6. **Comparison and Analysis:** The experiment's results were compared by evaluating the errors before and after the introduction of the additional hidden neuron. This comparison provided insights into whether the addition of a neuron improved or compromised the network's predictive accuracy.

**Conclusion:**
After carefully conducting the experiment, it was observed that the introduction of an additional hidden neuron to the middle layer did not have much of an impact on the network's performance. The comparison of errors before and after this modification revealed that the new configuration led to changes in the neural network's predictive capabilities.
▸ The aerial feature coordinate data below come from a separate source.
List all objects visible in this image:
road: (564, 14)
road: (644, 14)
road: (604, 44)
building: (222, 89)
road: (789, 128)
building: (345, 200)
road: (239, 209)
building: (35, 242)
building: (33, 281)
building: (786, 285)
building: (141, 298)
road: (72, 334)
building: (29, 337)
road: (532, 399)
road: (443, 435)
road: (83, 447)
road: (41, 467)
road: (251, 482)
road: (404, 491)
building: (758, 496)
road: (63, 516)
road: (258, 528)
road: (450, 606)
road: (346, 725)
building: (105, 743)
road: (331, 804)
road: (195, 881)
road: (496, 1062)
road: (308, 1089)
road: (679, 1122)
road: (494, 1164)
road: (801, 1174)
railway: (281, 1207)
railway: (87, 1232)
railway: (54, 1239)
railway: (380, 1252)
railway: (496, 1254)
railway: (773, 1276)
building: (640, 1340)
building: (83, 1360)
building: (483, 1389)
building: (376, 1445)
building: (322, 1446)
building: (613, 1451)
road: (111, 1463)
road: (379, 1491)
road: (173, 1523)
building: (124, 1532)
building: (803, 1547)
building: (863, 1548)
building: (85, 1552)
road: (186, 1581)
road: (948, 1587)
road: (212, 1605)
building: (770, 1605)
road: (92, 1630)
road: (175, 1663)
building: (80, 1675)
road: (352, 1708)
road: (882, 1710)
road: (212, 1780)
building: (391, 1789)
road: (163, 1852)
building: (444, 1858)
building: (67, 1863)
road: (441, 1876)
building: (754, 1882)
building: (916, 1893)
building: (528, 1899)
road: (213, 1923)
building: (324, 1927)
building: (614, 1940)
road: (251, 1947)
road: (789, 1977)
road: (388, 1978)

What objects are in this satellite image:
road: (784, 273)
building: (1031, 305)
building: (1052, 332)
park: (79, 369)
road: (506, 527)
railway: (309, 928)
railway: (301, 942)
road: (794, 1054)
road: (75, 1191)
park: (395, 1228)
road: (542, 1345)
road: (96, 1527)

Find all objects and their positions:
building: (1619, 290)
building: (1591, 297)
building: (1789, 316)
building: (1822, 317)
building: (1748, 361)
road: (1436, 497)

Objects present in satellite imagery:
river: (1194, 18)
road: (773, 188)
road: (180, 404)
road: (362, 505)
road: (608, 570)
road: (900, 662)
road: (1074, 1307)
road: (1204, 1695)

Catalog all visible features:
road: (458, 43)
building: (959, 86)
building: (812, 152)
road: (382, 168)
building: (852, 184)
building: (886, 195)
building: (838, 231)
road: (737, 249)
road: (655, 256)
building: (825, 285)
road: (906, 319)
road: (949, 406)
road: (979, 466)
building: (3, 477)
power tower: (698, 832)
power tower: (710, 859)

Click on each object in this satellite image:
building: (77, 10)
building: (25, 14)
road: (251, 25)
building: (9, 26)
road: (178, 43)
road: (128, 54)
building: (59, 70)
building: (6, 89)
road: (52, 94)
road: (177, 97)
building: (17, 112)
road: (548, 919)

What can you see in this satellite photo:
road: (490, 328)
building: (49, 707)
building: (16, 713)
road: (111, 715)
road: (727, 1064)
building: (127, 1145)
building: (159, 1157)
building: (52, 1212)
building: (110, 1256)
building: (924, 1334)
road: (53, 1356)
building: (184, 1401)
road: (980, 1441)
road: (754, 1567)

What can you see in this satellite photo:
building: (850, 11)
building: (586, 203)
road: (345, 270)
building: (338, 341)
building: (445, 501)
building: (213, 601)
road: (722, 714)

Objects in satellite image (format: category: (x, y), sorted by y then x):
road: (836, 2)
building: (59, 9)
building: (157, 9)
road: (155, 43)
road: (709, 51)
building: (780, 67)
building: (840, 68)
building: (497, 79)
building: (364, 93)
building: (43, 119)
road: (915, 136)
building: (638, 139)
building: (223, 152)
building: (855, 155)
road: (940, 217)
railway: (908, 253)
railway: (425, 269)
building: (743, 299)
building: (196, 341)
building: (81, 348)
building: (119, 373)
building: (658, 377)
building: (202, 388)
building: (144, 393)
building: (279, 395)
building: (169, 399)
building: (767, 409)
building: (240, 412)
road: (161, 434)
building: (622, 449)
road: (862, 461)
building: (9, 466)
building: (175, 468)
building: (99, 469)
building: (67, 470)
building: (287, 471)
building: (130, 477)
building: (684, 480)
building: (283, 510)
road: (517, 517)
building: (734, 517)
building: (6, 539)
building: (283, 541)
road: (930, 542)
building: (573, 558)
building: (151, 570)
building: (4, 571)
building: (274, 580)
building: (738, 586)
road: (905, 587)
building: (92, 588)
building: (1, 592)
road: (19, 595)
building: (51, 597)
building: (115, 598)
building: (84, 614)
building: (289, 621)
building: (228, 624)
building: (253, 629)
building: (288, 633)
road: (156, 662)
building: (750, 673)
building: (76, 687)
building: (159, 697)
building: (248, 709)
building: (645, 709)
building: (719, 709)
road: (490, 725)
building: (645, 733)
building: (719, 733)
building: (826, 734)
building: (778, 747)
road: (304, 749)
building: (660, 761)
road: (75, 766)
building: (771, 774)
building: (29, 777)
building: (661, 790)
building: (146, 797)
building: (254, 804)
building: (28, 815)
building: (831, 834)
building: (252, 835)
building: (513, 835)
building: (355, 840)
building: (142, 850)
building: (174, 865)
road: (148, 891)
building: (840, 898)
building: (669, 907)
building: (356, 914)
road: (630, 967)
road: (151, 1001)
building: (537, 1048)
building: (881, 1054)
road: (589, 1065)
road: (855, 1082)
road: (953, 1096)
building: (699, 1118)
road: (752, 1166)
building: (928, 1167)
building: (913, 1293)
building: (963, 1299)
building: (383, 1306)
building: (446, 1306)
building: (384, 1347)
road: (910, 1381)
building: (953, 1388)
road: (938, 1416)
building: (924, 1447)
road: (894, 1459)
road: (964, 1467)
It's important to note that the specific impact on the error could be influenced by various factors, including the dataset's complexity, the number of training iterations, and the initial weights and biases. Therefore, it is recommended to perform further experimentation and validation to determine the robustness and generalization of the introduced modification.

In conclusion, this experiment demonstrated the significance of hidden layer neurons in shaping a neural network's performance. The results underscore the importance of systematic experimentation and analysis when fine-tuning neural network architectures to achieve optimal predictive accuracy.